Un bond spectaculaire du chiffre d’affaires
La Siphat a terminé l’année en beauté avec une hausse de 78% de son chiffre d’affaires par rapport à fin 2024. Ce résultat est porté par un véritable moteur: la forme officinale, dont les ventes ont littéralement explosé.
Cependant, ce tableau positif comporte des zones d’ombre. D’une part, le segment hospitalier en recul: les ventes destinées aux hôpitaux ont chuté de 56%. D’autre part, l’export au point mort: aucune vente n’a été enregistrée à l’international sur cette période.
Une production en hausse et des investissements stratégiques
Pour soutenir cette demande, la production a suivi la même courbe avec une progression de 65%. Là encore, c’est l’officine qui tire la machine vers le haut, compensant la baisse de régime du secteur hospitalier. Fidèle à son ambition de se moderniser, la société a également consenti à des investissements majeurs au 4e trimestre pour muscler ses capacités opérationnelles.
Un endettement lourd
C’est le point de vigilance majeur: la dette de la Siphat a gonflé de 17% en un an. Plusieurs facteurs expliquent ce fardeau financier:
- Des arriérés envers les caisses sociales (CNRPS et CNAM) s’élevant à 39,8 Mtnd.

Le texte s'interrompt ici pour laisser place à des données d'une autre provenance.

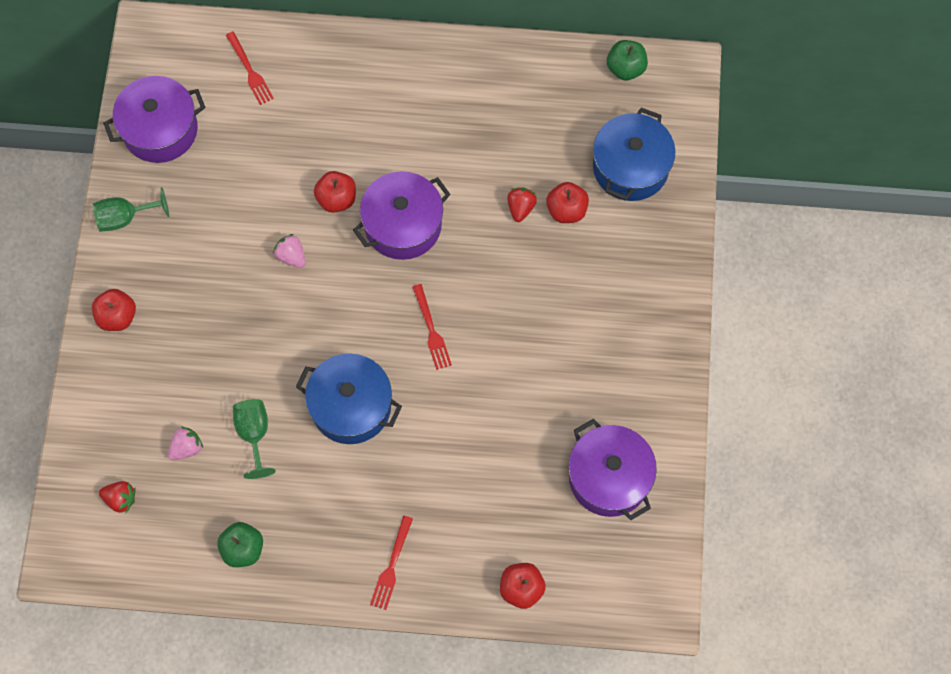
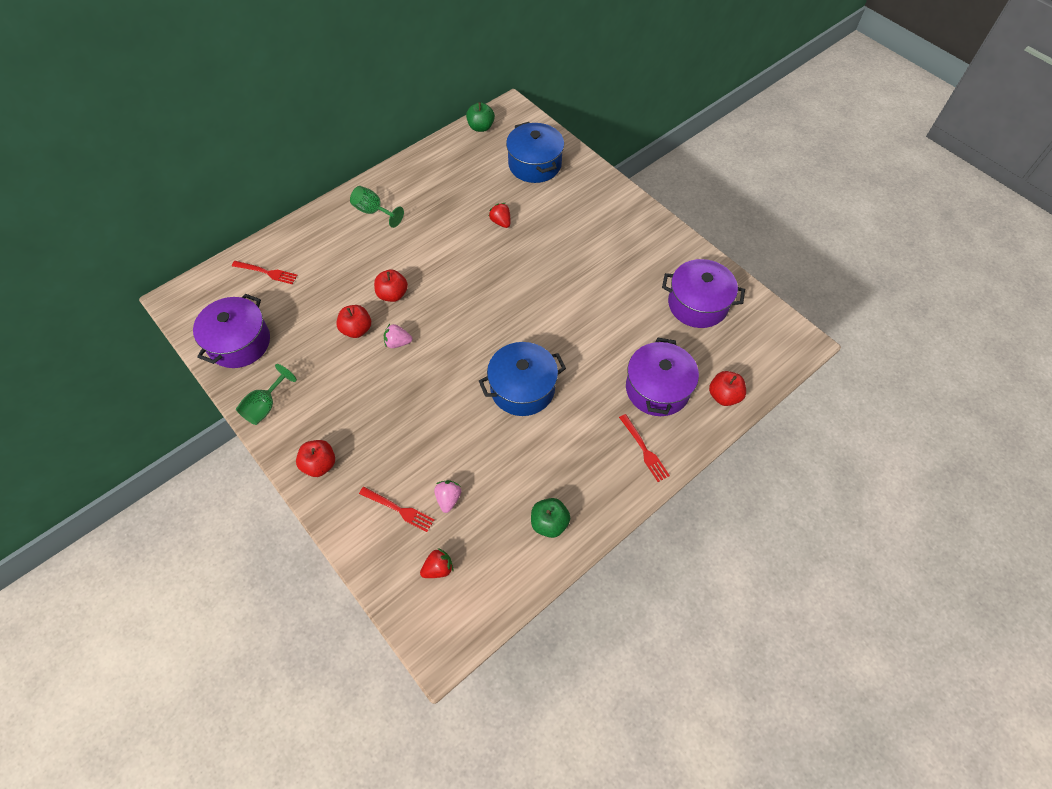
camera: 45 degrees left, 10 degrees down
green goblet [233,399,276,479] -> green goblet moved to [350,186,404,228]
purple pot [353,171,450,260] -> purple pot moved to [626,337,699,416]
red fork [412,284,452,370] -> red fork moved to [359,487,435,532]
red apple [546,182,589,223] -> red apple moved to [336,305,371,338]

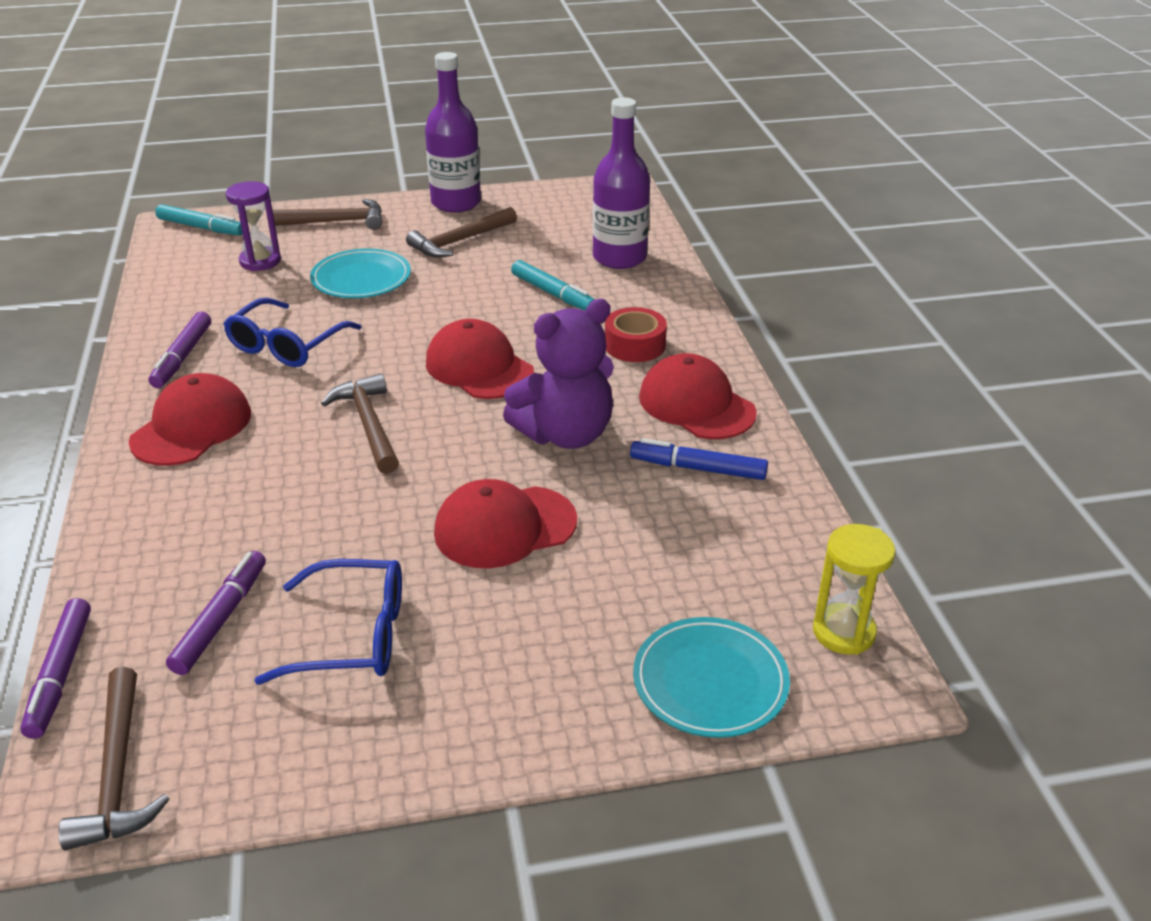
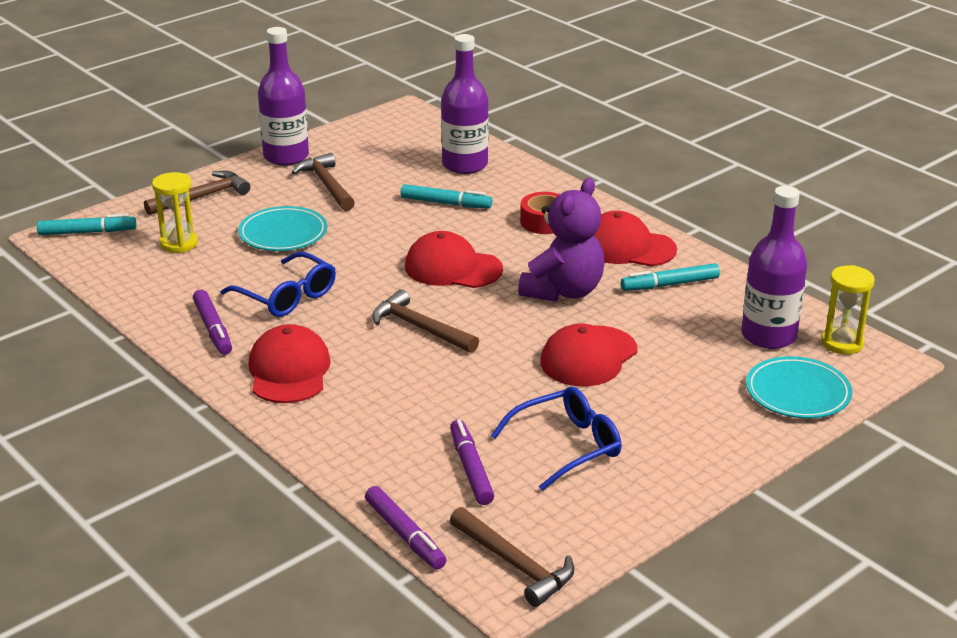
camera: 30 degrees left, 5 degrees down
blue glasses [224,298,361,367] -> blue glasses turned 45 degrees counterclockwise [221,252,336,317]
purple hourglass [226,181,281,271] -> yellow hourglass [152,172,198,253]
brown hammer [406,207,517,257] -> brown hammer turned 135 degrees clockwise [291,153,355,211]
blue marker [630,438,768,480] -> turquoise marker [621,263,720,291]
none -> purple bottle [741,186,807,349]

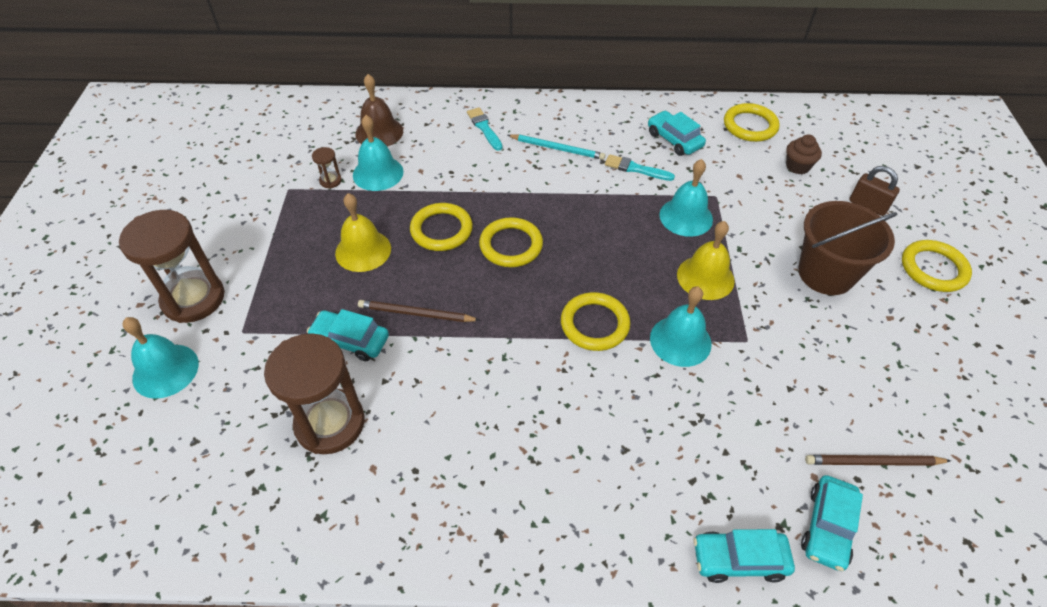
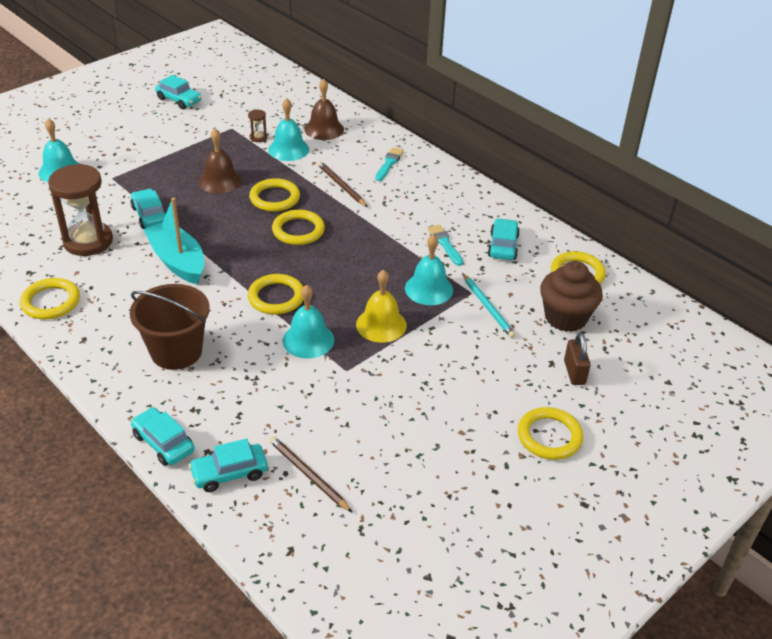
camera: 45 degrees right, 10 degrees down
brown hourglass [119,210,225,323] -> none
yellow bell [335,193,391,272] -> brown bell [199,129,242,194]
brown pencil [358,300,480,322] -> brown pencil moved to [318,161,368,207]
turquoise pencil [507,134,605,160] -> turquoise pencil moved to [462,273,516,338]
brown cupcake [786,135,822,174] -> brown cupcake [540,261,603,332], size x1.81
brown bucket [798,201,897,295] -> brown bucket moved to [130,284,210,370]
none -> yellow ring [20,278,80,320]
none -> turquoise boat [143,198,204,284]
none -> turquoise car [155,75,202,109]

- Des obligations fiscales et des crédits (FADES, Trésor) pesant lourd dans la balance.
- Un passif courant (fournisseurs et banques) frôlant les 58,8 Mtnd.
Une structure humaine plus légère
Côté effectifs, la société poursuit sa restructuration. Au 31 décembre 2025, la Siphat comptait 379 agents permanents, soit une réduction de 11% de sa masse salariale en un an.